Michael R. Bloomberg may have forgotten that he’s not running for president.
Wearing a Ralph Lauren stars-and-stripes sweater under a blazer with a flag pin, the former mayor was pumping hands with everyone at the Shed, the new arts center at Hudson Yards that his administration was instrumental in creating.
Mr. Bloomberg helped guide the city’s $75 million contribution, and his personal foundation gave another $75 million (garnering him naming rights for the main Bloomberg Building).
He was joined by fellow billionaires Kenneth C. Griffin (whose $238 million pied-à-terre on Central Park South is America’s most expensive home), who gave $25 million, and Stephen M. Ross, the chairman of the Related Companies, which developed Hudson Yards.
At times, the founders dinner on Sunday, which kicked off a week of opening festivities, resembled a campaign rally.
“Mike had built a world-leading company, became one of the leading philanthropists of any era and become a model political leader,” said Daniel L. Doctoroff, Mr. Bloomberg’s former deputy mayor, who is chairman of the Shed’s board. “It took the Rockefeller family three generations to do what Mike has done in his lifetime.”
Among those dining on poached cod were Alex Poots, the chief executive and artistic director of the Shed; David Rockwell, Charles Renfro and Ricardo Scofidio, some of the architects who designed the center; and art-world cognoscenti, including Adam Weinberg, Glen Lowry, Thelma Golden and Colby Mugrabi.
They were joined by numerous artists including Steve McQueen, Steve Reich, Joan Jonas, Lawrence Weiner and Lynn Hersman Leeson, whose works the Shed has commissioned.
After dinner, Ben Whishaw, the actor, and Renée Fleming, the soprano, previewed “Norma Jeane Baker of Troy,” their coming collaboration with the writer Anne Carson.

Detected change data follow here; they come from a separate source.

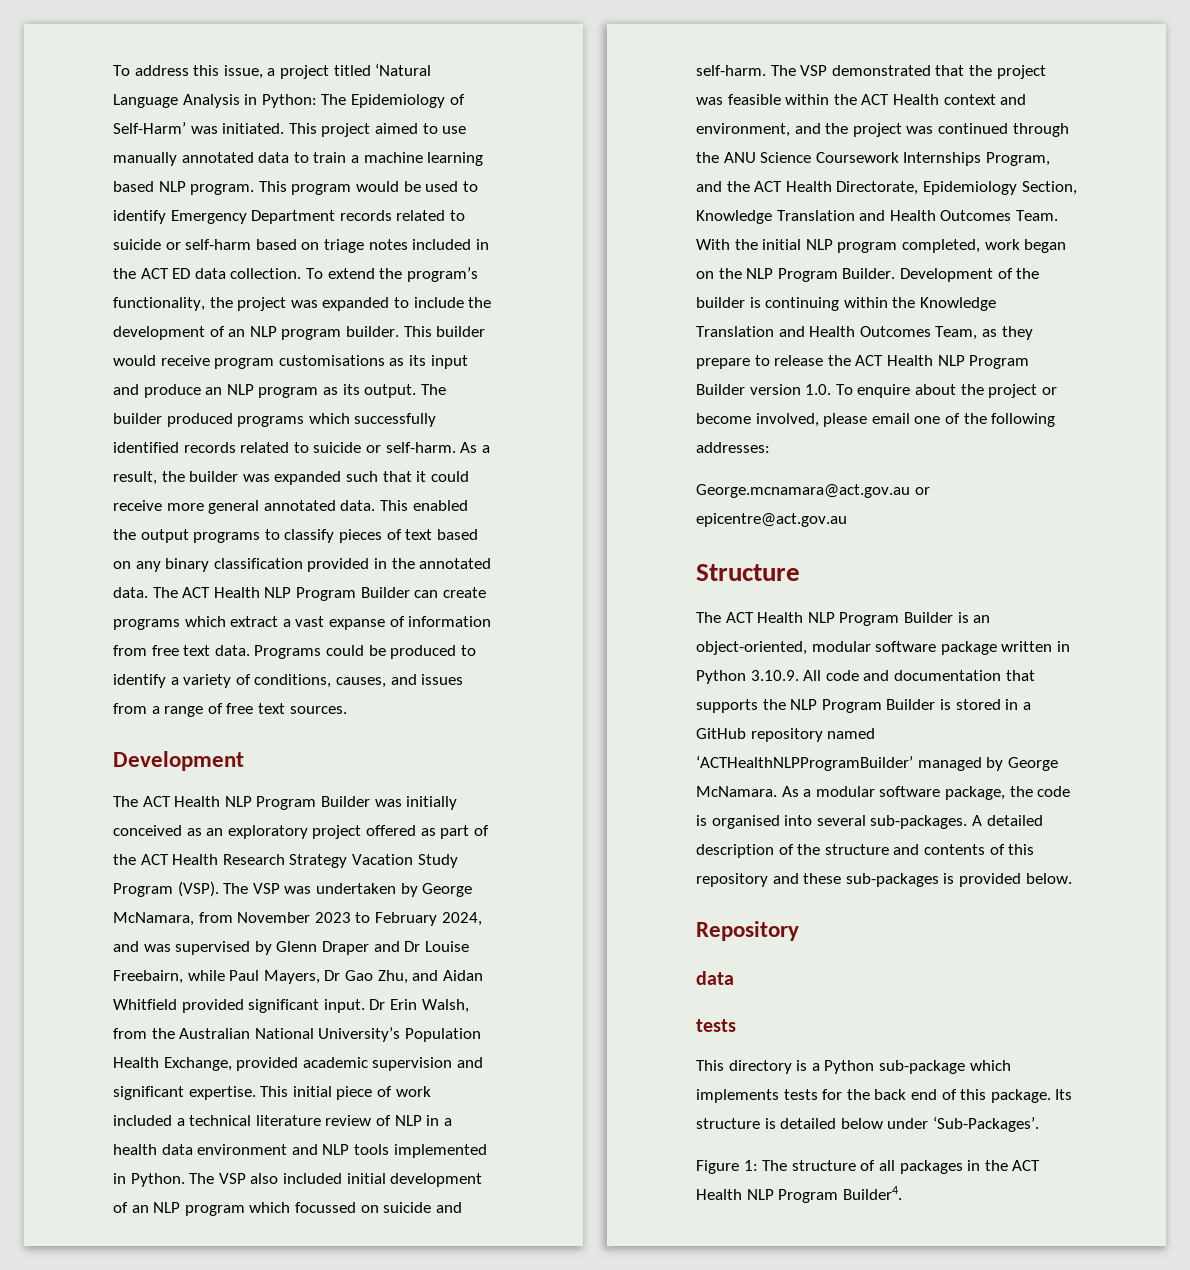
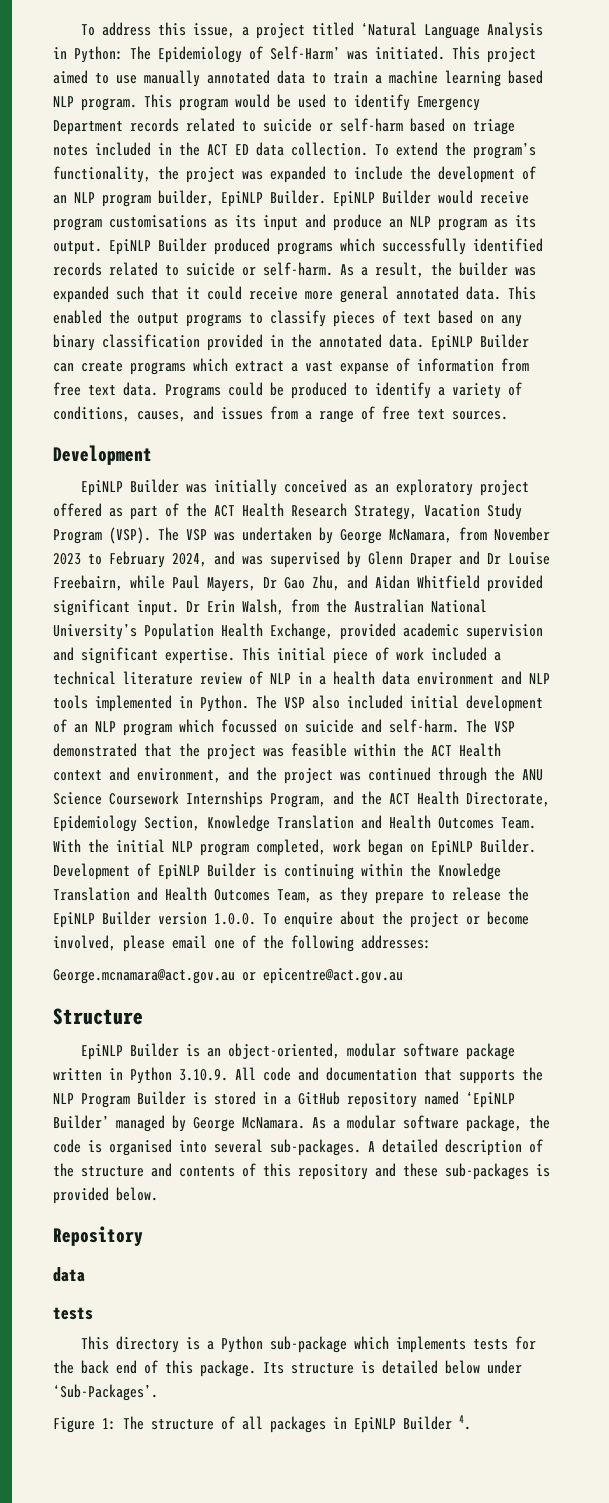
[345,326,486,337] builder. This builder -> [158,190,431,207] builder, EpiNLP Builder. EpiNLP Builder
[420,384,446,395] [113,413,162,424] The builder -> [109,238,207,255] EpiNLP Builder
[152,587,356,601] The ACT Health NLP Program -> [431,335,473,351] EpiNLP
[113,796,317,810] The ACT Health NLP Program -> [81,480,124,496] EpiNLP
[289,854,348,868] Strategy -> [354,505,417,520] Strategy,
[718,268,838,282] the NLP Program -> [431,840,473,856] EpiNLP
[1016,268,1040,279] [696,297,745,308] the builder -> [158,863,256,880] EpiNLP Builder
[855,355,1030,369] ACT Health NLP Program -> [53,912,95,928] EpiNLP
[805,384,832,395] 1.0. -> [214,913,256,925] 1.0.0.
[696,612,900,626] The ACT Health NLP Program -> [81,1044,124,1060] EpiNLP
[696,755,913,771] ‘ACTHealthNLPProgramBuilder’ -> [466,1091,515,1108] [53,1115,109,1129] ‘EpiNLP Builder’
[984,1160,1041,1171] [696,1186,902,1203] the ACT Health NLP Program Builder4. -> [354,1415,471,1433] EpiNLP Builder 4.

Next, Chen Shi-Zheng, the theater director, introduced a scene from “Dragon Spring, Phoenix Rise,” his new dance work.
“This is a wonderful thing for the city, it’s a wonderful thing for the arts, it’s a wonderful thing for America and the world,” Mr. Bloomberg said, between greeting fans.
And is there anything he is especially looking forward to seeing? “Poots is the right guy to ask about that,” he said, as he went back to shaking hands.
Rock of Ages
The Metropolitan Museum of Art celebrated performance of a more popular kind on Monday night, with the opening of the exhibit “Play It Loud: Instruments of Rock & Roll.”

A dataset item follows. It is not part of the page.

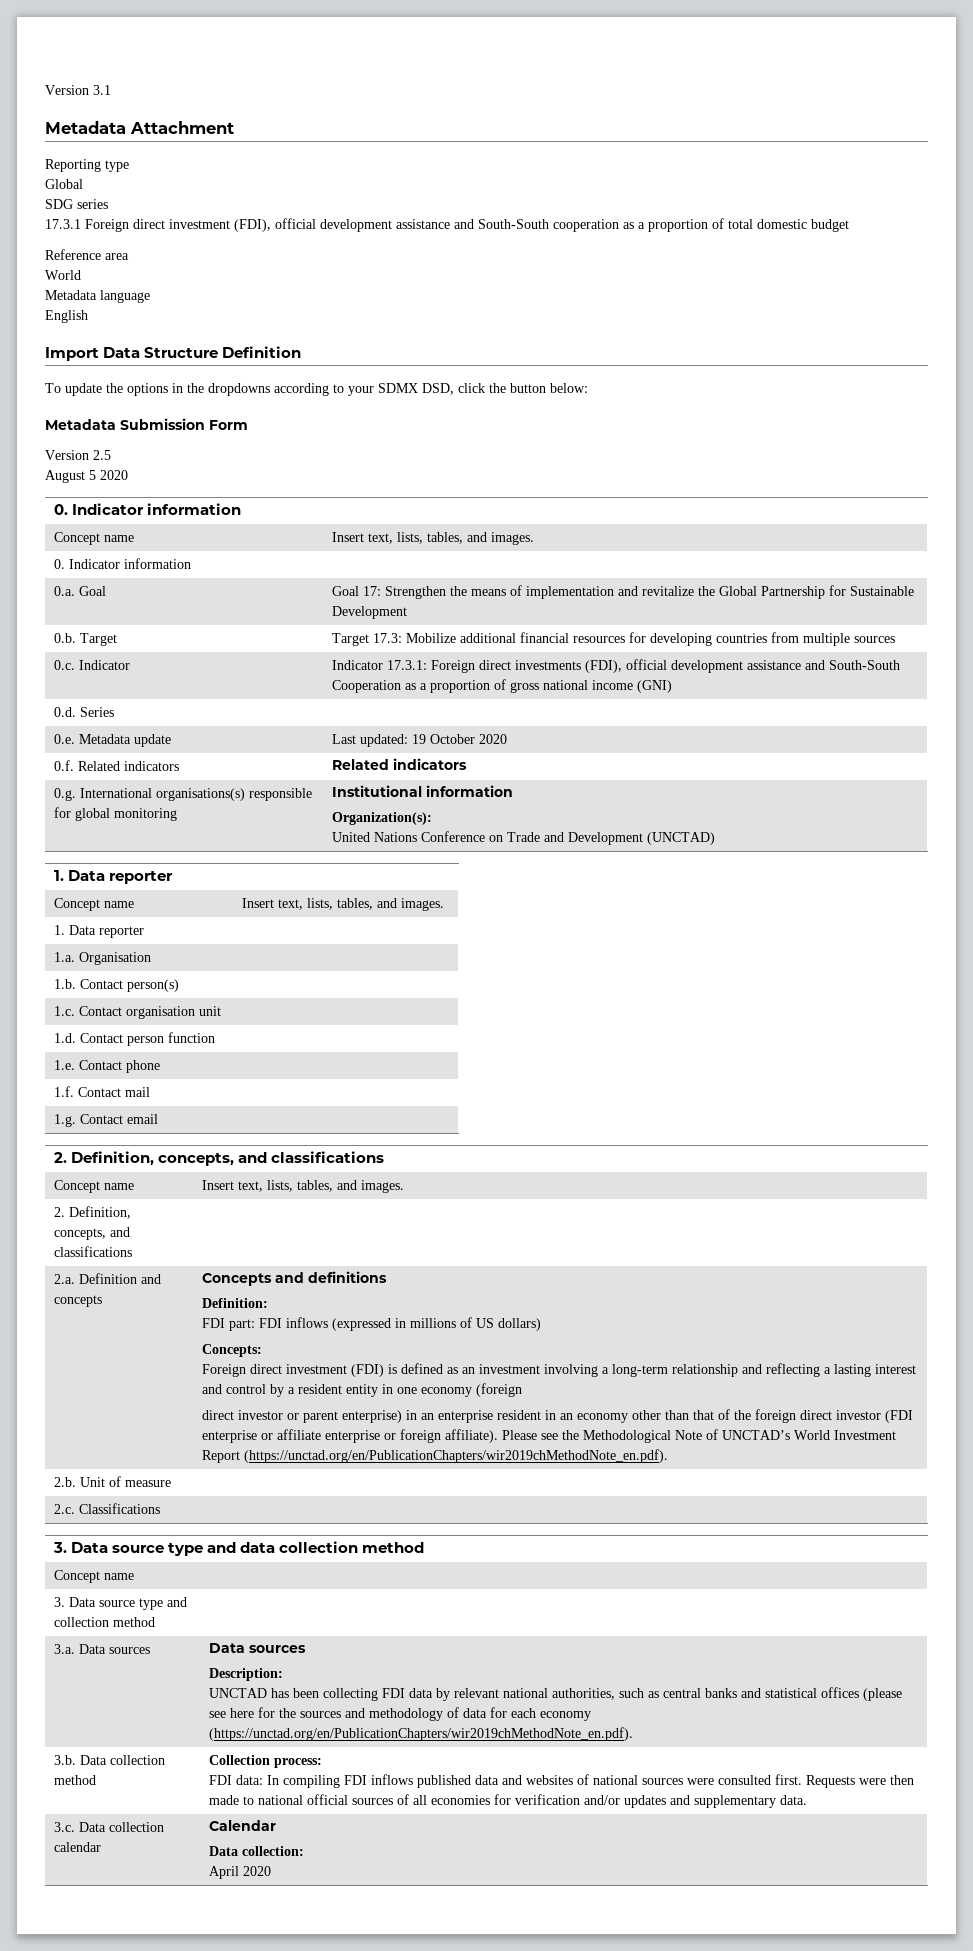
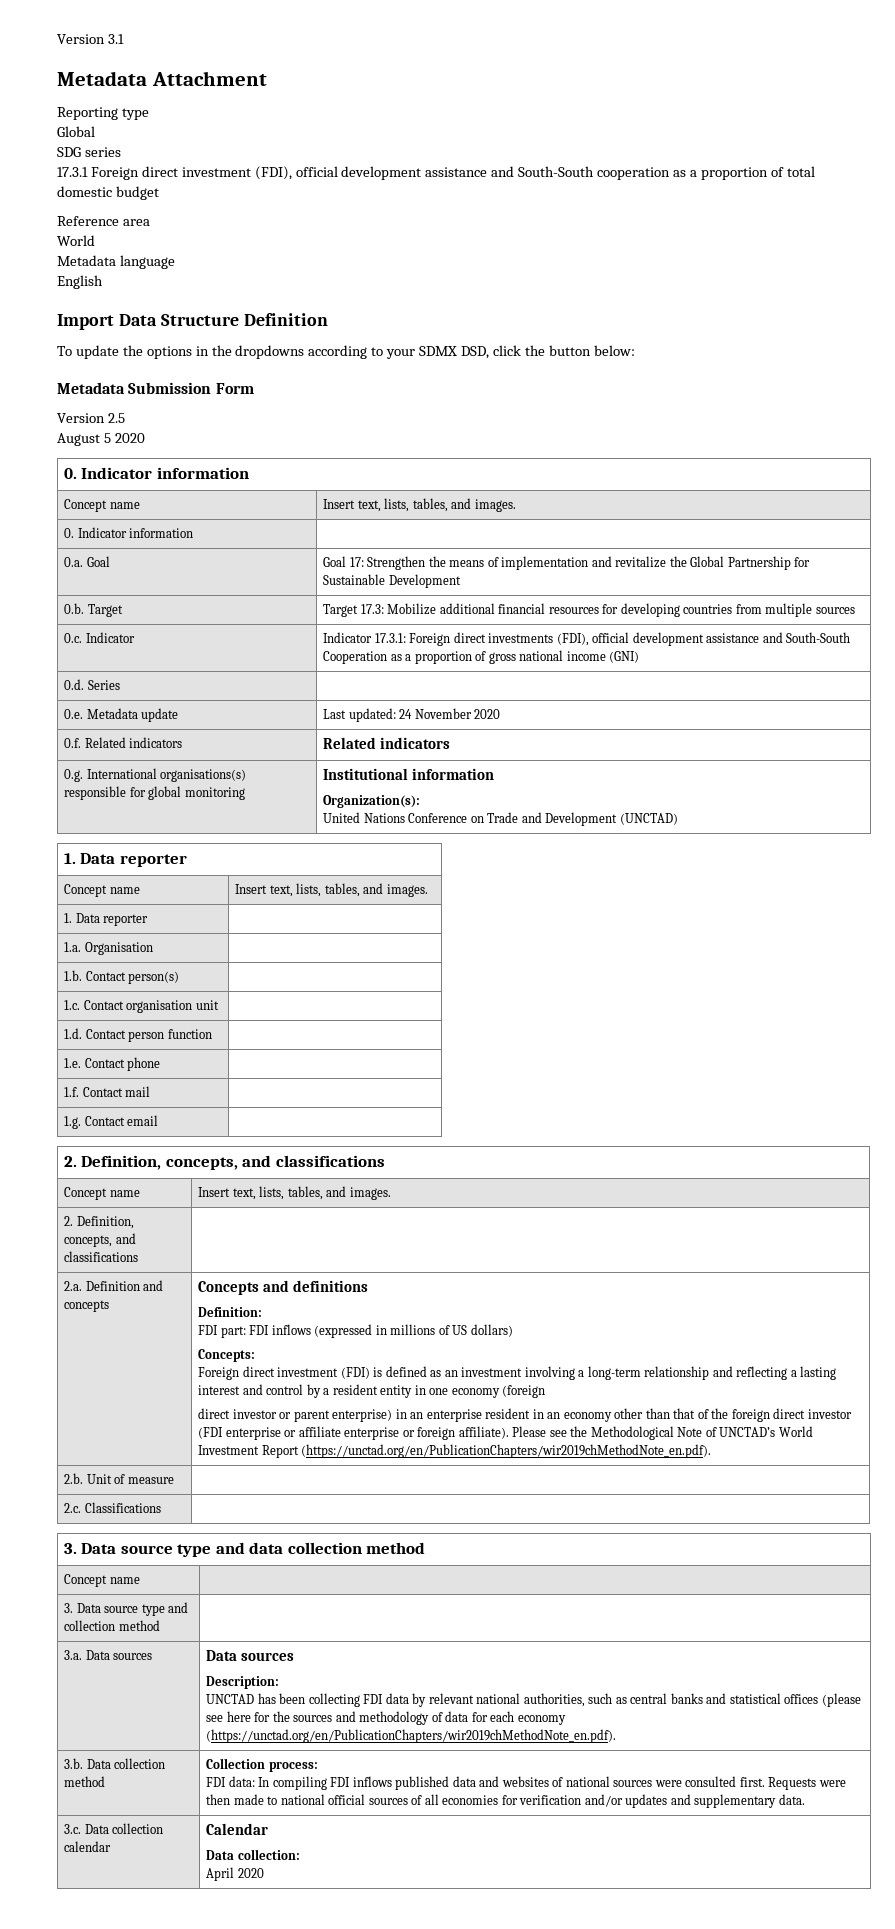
[411,734,475,744] 19 October -> [399,708,472,719] 24 November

The pop instruments include: the 1957 Gibson electric guitar that Chuck Berry used to record “Johnny B. Goode”; a Beatles drum set from 1963; an acrylic piano used by Lady Gaga during her Artpop tour; and fragments of Stratocaster guitars smashed onstage by Jimi Hendrix in 1967 and Kurt Cobain in 1993.
Baby boomers flooded the opening like it was 5 o’clock at Denny’s, strutting their finest vintage looks in line with the “rock ’n’ roll attire” dress code. There were tie-dyed T-shirts under fringed buckskin coats, Carnaby Street prints paired with plastic jewelry, and countless variations on Sgt. Pepper jackets, all worn with unapologetic panache.
“The only reason they wanted me here is that I’m old enough to be in a museum myself,” said Don Felder, who contributed the double-neck guitar he used to play the Eagles hit “Hotel California” for some 40 years.
He and Steve Miller, whose band is known for a string of velvety ’70s singles like “Take the Money and Run,” joined the Roots during a two-hour set in the great hall. Also wandering the ancient Greek galleries were Jimmy Page, Kate Pierson and Rosanne Cash, the musicians; Jeff Koons, the artist; Max Hollein, the museum’s director; and Anna Sui, the designer.
“I used to come here all the time, as an art history student, to sketch these vases and the marbles,” said Tina Weymouth, the bassist of Talking Heads, who has three guitars in the show.
And did it make her feel old to have her own artifacts join the collection?
“I don’t know about old,” she said, “but venerable.”